[Edito] Hé Philou, tu joues à quoi ?

Thomas Simonian EditoIl était à Toulouse lundi dernier. L’occasion de lâcher une petite bombe : « Il y a deux chances sur trois pour que je me présente. Je prendrai ma décision en juin, quand tous les voyants seront au vert. Les régionales, c’est une petite présidentielle. » Philippe Saurel, fils quasi naturel de l’icône Georges Frêche, n’en démord pas. L’édile montpelliérain, paria de la rose mitterrandiste, est même donc prêt à franchir une nouvelle étape, celle de se faire trublion du jeu régional. Drôle d’idée ? P’tet ben qu’oui, p’tet ben qu’non.

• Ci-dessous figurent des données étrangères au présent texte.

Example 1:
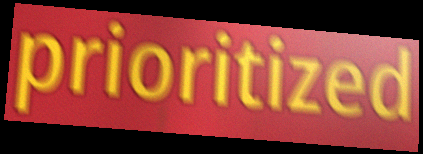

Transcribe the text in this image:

prioritized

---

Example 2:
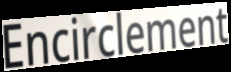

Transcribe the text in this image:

Encirclement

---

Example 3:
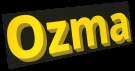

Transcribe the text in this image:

Ozma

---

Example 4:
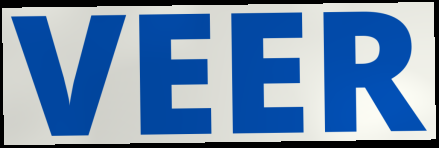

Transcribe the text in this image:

VEER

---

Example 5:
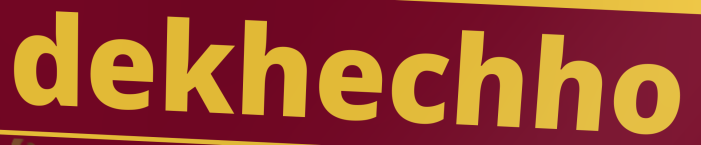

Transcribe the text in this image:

dekhechho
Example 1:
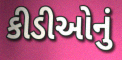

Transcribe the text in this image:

કીડીઓનું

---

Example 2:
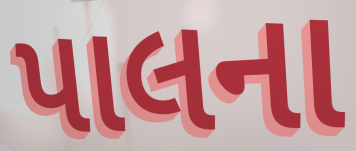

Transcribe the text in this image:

પાલના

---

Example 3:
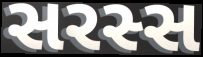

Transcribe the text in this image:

સરસ્સ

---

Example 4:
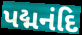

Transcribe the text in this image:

પદ્મનંદિ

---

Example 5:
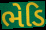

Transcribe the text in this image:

ભેડિ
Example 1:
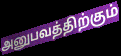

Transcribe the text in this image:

அனுபவத்திற்கும்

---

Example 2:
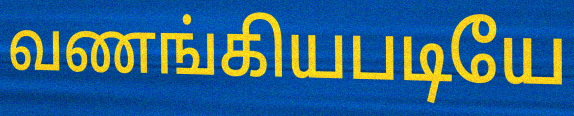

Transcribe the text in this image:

வணங்கியபடியே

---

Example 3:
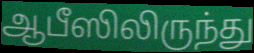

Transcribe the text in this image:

ஆபீஸிலிருந்து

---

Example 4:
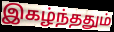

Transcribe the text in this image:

இகழ்ந்ததும்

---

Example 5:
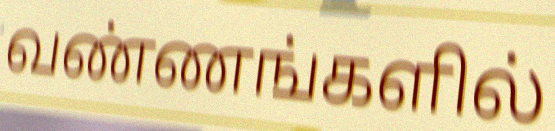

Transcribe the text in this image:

வண்ணங்களில்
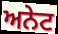
ਅਨੇਟ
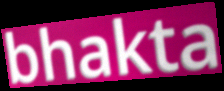
bhakta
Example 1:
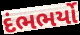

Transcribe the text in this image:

દંભભર્યો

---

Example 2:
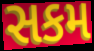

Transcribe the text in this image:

સકમ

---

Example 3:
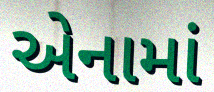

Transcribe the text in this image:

એનામાં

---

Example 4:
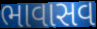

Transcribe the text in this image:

ભાવાસવ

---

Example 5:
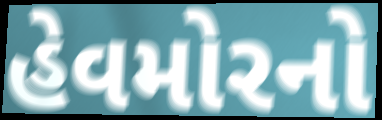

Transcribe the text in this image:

હેવમોરનો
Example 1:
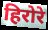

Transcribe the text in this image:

हिरोरे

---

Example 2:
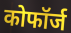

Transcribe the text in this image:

कोफॉर्ज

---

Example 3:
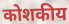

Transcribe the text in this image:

कोशकीय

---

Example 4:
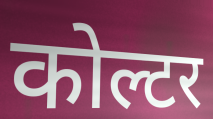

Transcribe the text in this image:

कोल्टर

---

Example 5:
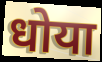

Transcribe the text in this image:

धोया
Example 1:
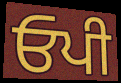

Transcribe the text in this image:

ਓਪੀ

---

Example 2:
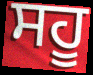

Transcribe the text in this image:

ਸਹੂ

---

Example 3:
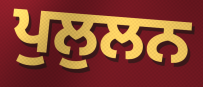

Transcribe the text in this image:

ਪੁਲੁਲਨ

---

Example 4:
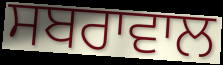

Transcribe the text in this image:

ਸਬਰਾਵਾਲ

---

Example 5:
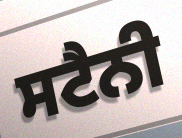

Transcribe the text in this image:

ਸਟੈਨੀ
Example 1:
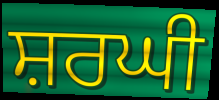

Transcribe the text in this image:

ਸ਼ਰਘੀ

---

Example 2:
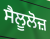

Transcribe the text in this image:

ਸੈਲੂਲੋਜ਼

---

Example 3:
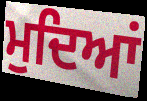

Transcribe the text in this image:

ਮੁਦਿਆਂ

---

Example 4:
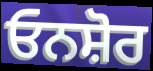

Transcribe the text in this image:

ਓਨਸ਼ੋਰ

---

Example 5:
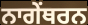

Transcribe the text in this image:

ਨਾਗੇਂਥਰਨ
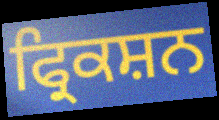
ਫ੍ਰਿਕਸ਼ਨ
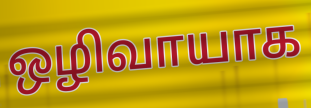
ஒழிவாயாக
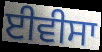
ਈਵੀਸਾ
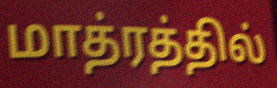
மாத்ரத்தில்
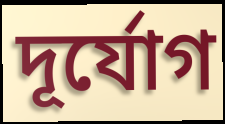
দূর্যোগ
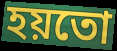
হয়তো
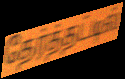
தேர்த்தட்டில்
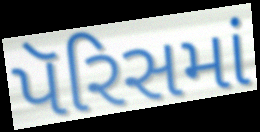
પૅરિસમાં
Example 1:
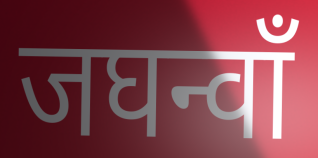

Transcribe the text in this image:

जघन्वाँ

Encore faudrait-il connaître les dessous de cette envie d’être roi en terres occitanes. N’y aurait-il pas un peu de bluff dans tout ça ? Comme l’envie de montrer à ses ouailles montpelliéraines que leur seigneur n’a qu’un vœu pour demain : Que la terre commune ne soit pas oubliée. Le discours est d’ailleurs clair du côté de Philippe Saurel : « l’État a toujours une petite idée de notre disparition. Je me souviens de Jean-Louis Guigou à la tête de la Datar qui faisait disparaître le Languedoc-Roussillon entre Toulouse et Marseille ».

« L’homme consulte y compris à Toulouse »

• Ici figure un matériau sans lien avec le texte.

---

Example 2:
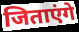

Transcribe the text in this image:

जिताएंगे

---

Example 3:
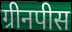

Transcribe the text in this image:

ग्रीनपीस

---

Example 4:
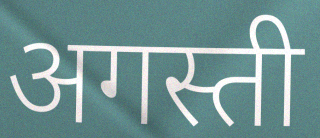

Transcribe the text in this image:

अगस्ती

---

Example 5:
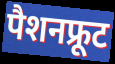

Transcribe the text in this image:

पैशनफ्रूट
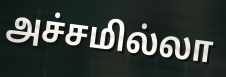
அச்சமில்லா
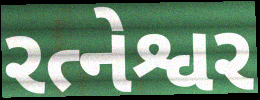
રત્નેશ્વર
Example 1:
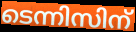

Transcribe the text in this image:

ടെന്നിസിന്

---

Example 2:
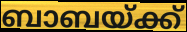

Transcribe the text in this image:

ബാബയ്ക്ക്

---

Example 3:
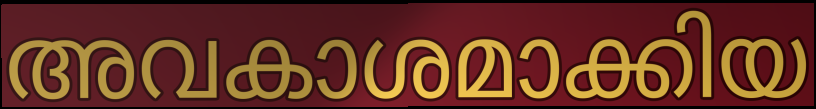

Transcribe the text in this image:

അവകാശമാക്കിയ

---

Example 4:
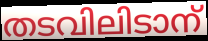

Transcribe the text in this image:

തടവിലിടാന്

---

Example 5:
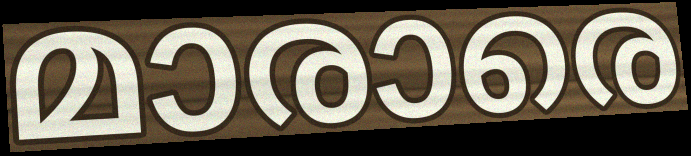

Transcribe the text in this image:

മാരാരെ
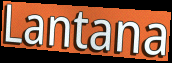
Lantana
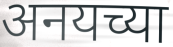
अनयच्या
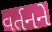
વર્તનને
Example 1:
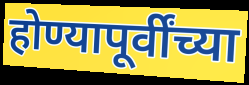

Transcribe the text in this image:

होण्यापूर्वींच्या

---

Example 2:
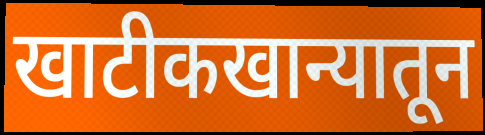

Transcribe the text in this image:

खाटीकखान्यातून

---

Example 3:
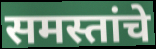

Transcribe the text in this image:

समस्तांचे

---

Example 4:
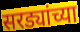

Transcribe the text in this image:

सरड्यांच्या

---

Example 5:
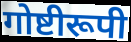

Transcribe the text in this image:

गोष्टीरूपी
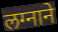
लग्नाने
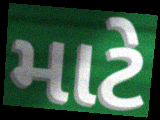
માટે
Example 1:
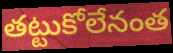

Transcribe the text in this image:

తట్టుకోలేనంత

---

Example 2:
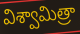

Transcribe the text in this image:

విశ్వామిత్రా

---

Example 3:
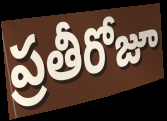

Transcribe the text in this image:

ప్రతీరోజూ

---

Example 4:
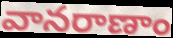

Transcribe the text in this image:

Et si Saurel ne trichait pas ? Certains retours accréditent cette hypothèse. L’homme consulte y compris à Toulouse. Ses cibles : les déçus du PS et les partis de gauche peu à l’aise avec la politique gouvernementale. On parle également d’échanges avec le PRG, mais Jean-Michel Baylet utiliserait davantage l’arme montpelliéraine pour mettre la pression sur ses vrais-faux amis socialistes. Le maire de Montpellier a même tenté en son temps un rapproché avec son homologue ruthénois Christian Teyssèdre. Peine perdue. Les soutiens sont donc difficiles à trouver, mais celui qui a su créer la surprise aux Municipales envisage malgré tout une stratégie identique aux Régionales … Car la marque « anti-système » fonctionne à plein en ces temps de défiance entre la base et la classe politique. Le terrain à la faveur de l’élite. Tel est le discours, peut-être populiste de Philippe Saurel.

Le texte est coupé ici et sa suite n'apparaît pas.